The law firm that won the judgment, Sanford Heisler & Sharp, now represents Brehm in her Title IX investigation and claims against the university. Meantime, Columbia has hired a high-powered litigator, Roberta Kaplan of Kaplan Hecker & Fink, to handle the Brehm case in pre-suit negotiations.
Most nagging in this new case is the fact that there was no DNA left after the attack. The clothes and underwear she wore that night have yet to be tested for possible DNA evidence. An NYPD investigation is underway, but far from complete. And her own recall of exactly what happened is clouded because she believes she was drugged, possibly with the popular date-rape drug rohypnol.

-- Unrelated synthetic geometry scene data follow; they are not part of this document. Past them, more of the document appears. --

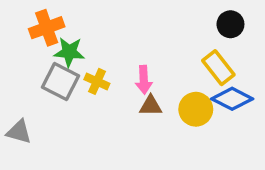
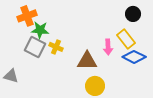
pink arrow: (144, 80) -> (108, 47), moved
brown triangle: (151, 106) -> (87, 61), size x1.5
yellow circle: (196, 109) -> (95, 86), moved

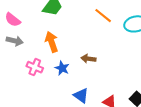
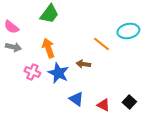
orange line: (103, 16) -> (101, 44), moved
blue star: (62, 68) -> (58, 73), size x1.5

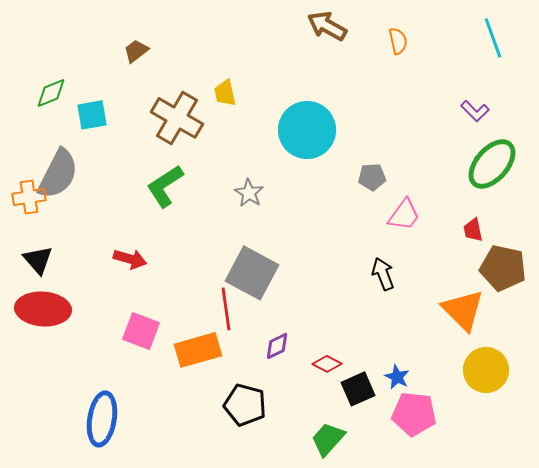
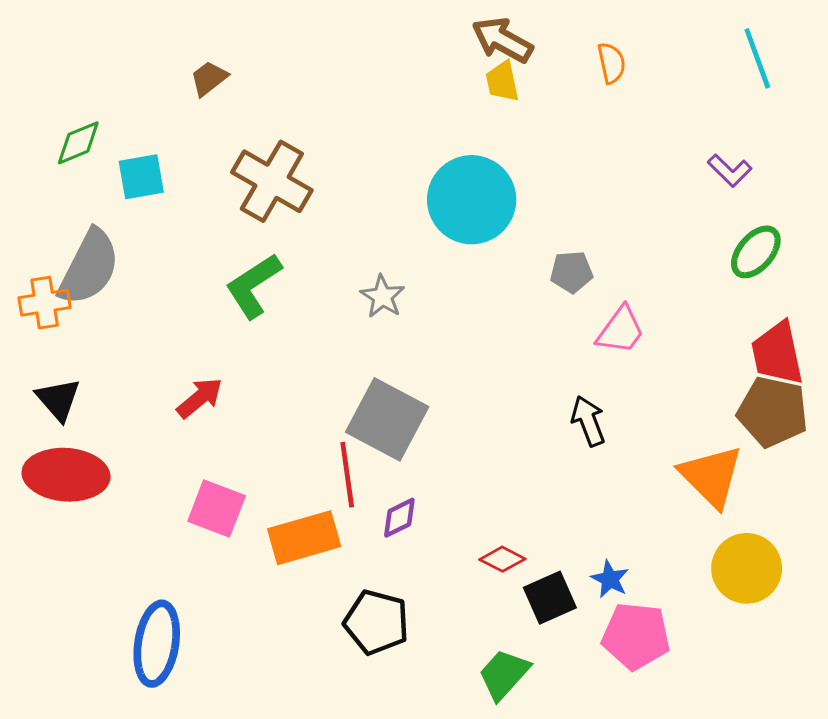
yellow trapezoid: (225, 93) -> (502, 81), moved
green ellipse: (492, 164) -> (756, 252), size x0.7
red trapezoid: (473, 230) -> (777, 353), moved, size x1.8
red arrow: (130, 259) -> (200, 398), turned -56
purple diamond: (277, 346) -> (399, 518), moved

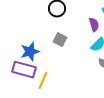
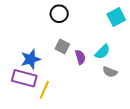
purple semicircle: (94, 25) -> (80, 57), moved

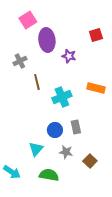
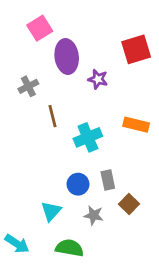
red square: (96, 35) -> (136, 49), size x1.5
brown square: (90, 161) -> (129, 204), moved

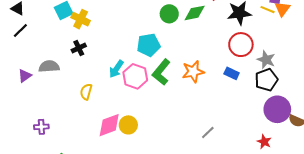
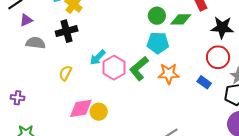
cyan pentagon: (149, 45) -> (158, 43), moved
black cross: (79, 48) -> (67, 31), size x1.5
purple triangle: (25, 76) -> (26, 20), moved

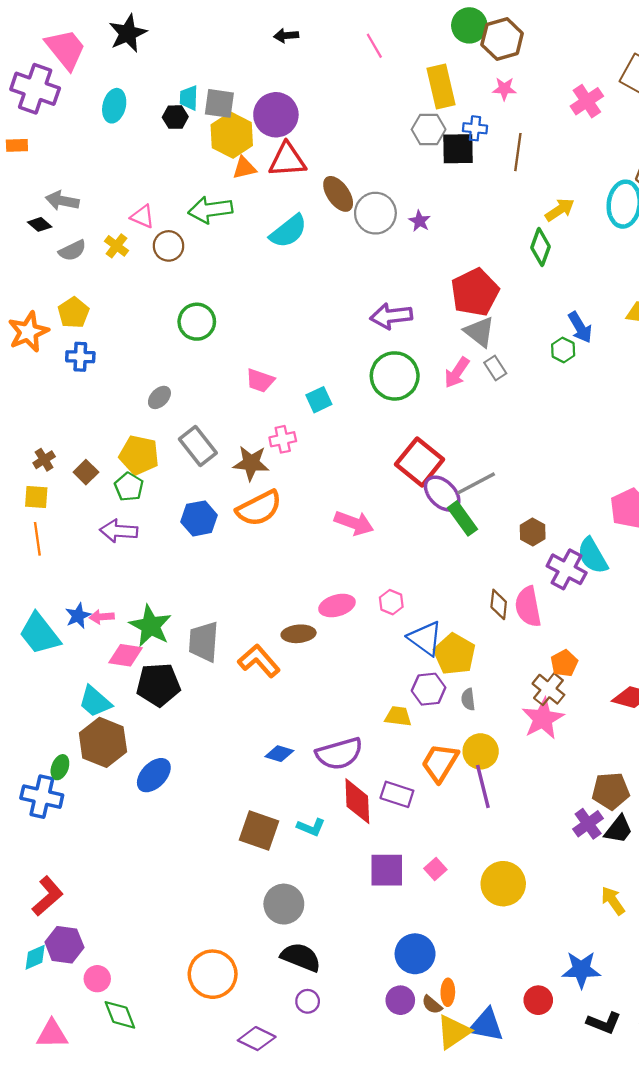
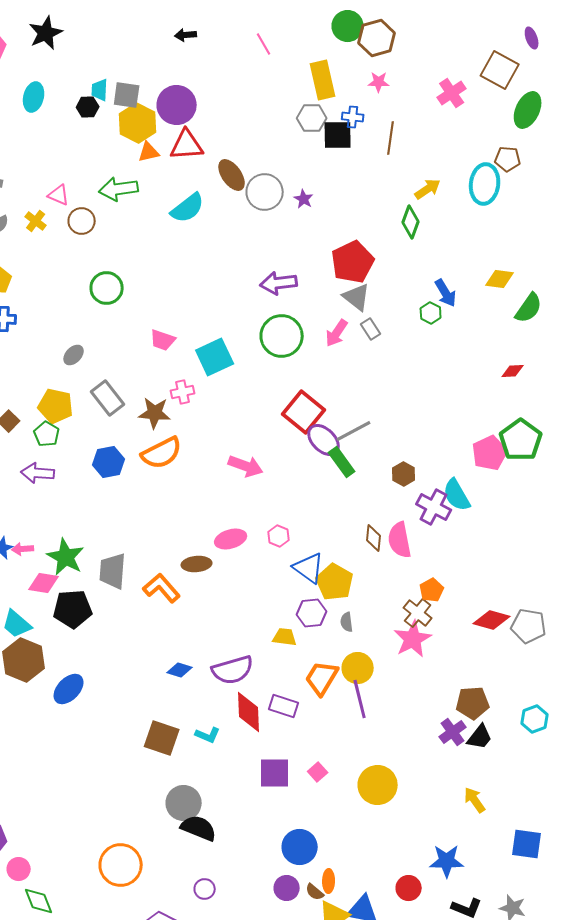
cyan square: (319, 400) -> (215, 357), size x1.6
black semicircle: (301, 957) -> (199, 828), moved

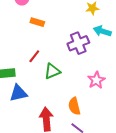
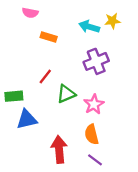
cyan arrow: (102, 31) -> (89, 27), moved
pink star: (96, 80) -> (94, 104), moved

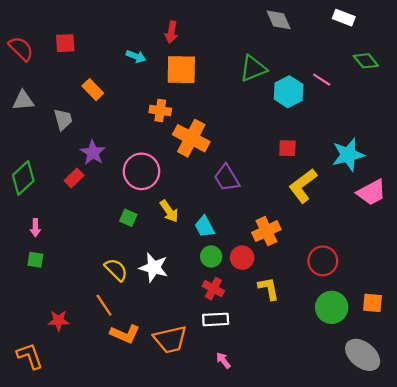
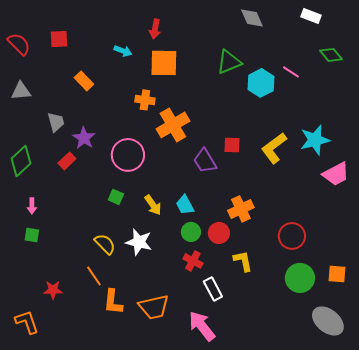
gray trapezoid: (63, 119) -> (56, 122), moved
orange cross: (191, 138) -> (173, 125), turned 32
red square: (287, 148) -> (232, 145), moved
yellow L-shape: (303, 186) -> (274, 148), moved
yellow arrow: (169, 211) -> (153, 205), moved
white rectangle: (216, 319) -> (213, 289), moved, turned 65
orange L-shape: (125, 334) -> (113, 302), turned 72
pink arrow: (223, 360) -> (202, 326), size x2.0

‘NEXT TO IMPOSSIBLE TO CONVICT A RAPIST IN THIS COUNTRY’
“We don’t know what happened because there hasn’t been a thorough investigation,” says Brehm, who consented to using her name in this story. “There isn’t enough evidence to draw a firm conclusion.” That is also why Poets&Quants is not identifying her assailant nor the other male classmate who she believes drugged her at an earlier CBS party in Sag Harbor on Aug. 8th and, she says, sexually assaulted another female MBA student at Columbia.
“In all likelihood,” she says with resignation, “nothing will happen. “It makes me want to try to change how rape crimes are investigated and prosecuted because victims are set up to fail.”
In her email to her fellow students, Brehm acknowledged that the odds are not in her favor. “It is next to impossible to convict a rapist in this country,” she wrote. “Out of every 1,000 rapes, only six rapists actually go to jail for their crimes. The fact that I have no memory of the sexual assault will make it very difficult for me to prosecute. Fortunately, when you’re at a party with 300 of your closest friends, people see, hear, and notice things. I am appreciative of all of the love and support I have felt in this community so far this semester, and thank you in advance for helping me through this difficult time.”